Aim of the task:
Please copy the stretch from "Sir, your assembly" through "to reason about." in the excerpt on domain-driven design below, swapping "functions" for "modules".

Selected excerpt:

Eric Evans (inventor of DDD) has said in recent years that unfortunately once a team is big enough, all the invisible conceptual boundaries between domains blur and disappear. People do NOT have the discipline to do DDD correctly.

But do you know what helps? Having physical boundaries you can't cross so easily. Microservices. Or as I call them... just "services". Eric Evans has said that people using microservices may represent the most successful application of DDD's principles, not because people using them were fans or even aware of DDD, but microservices enforce the patterns DDD Evans was describing.



> But do you know what helps? Having physical boundaries you can't cross so easily. Microservices. Or as I call them... just "services". Eric Evans has said that people using microservices may represent the most successful application of DDD's principles, not because people using them were fans or even aware of DDD, but microservices enforce the patterns DDD Evans was describing.

Sir, your assembly code is so hard to read with all them GOTOs. You should do structured programming, use constructs such as loops to make it easier to follow.

Man, your code is so long written like that, you should break it into functions to make it easier to reason about.

Given data:
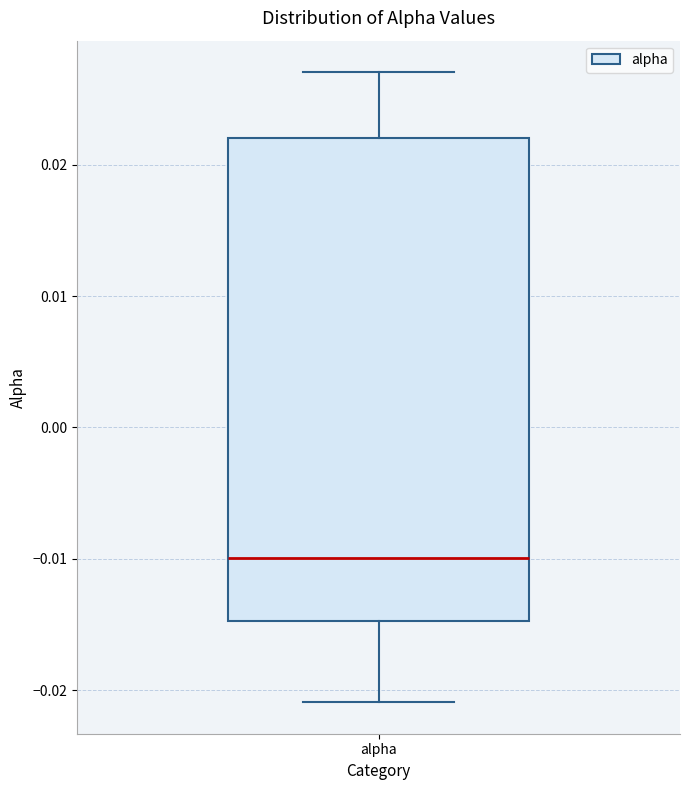

Where does the median line of the box for alpha sit on the y-axis? The values are not printed on the chart, so give them approximately, as read against the axis.

-0.010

Exercise solution:
Sir, your assembly code is so hard to read with all them GOTOs. You should do structured programming, use constructs such as loops to make it easier to follow.

Man, your code is so long written like that, you should break it into modules to make it easier to reason about.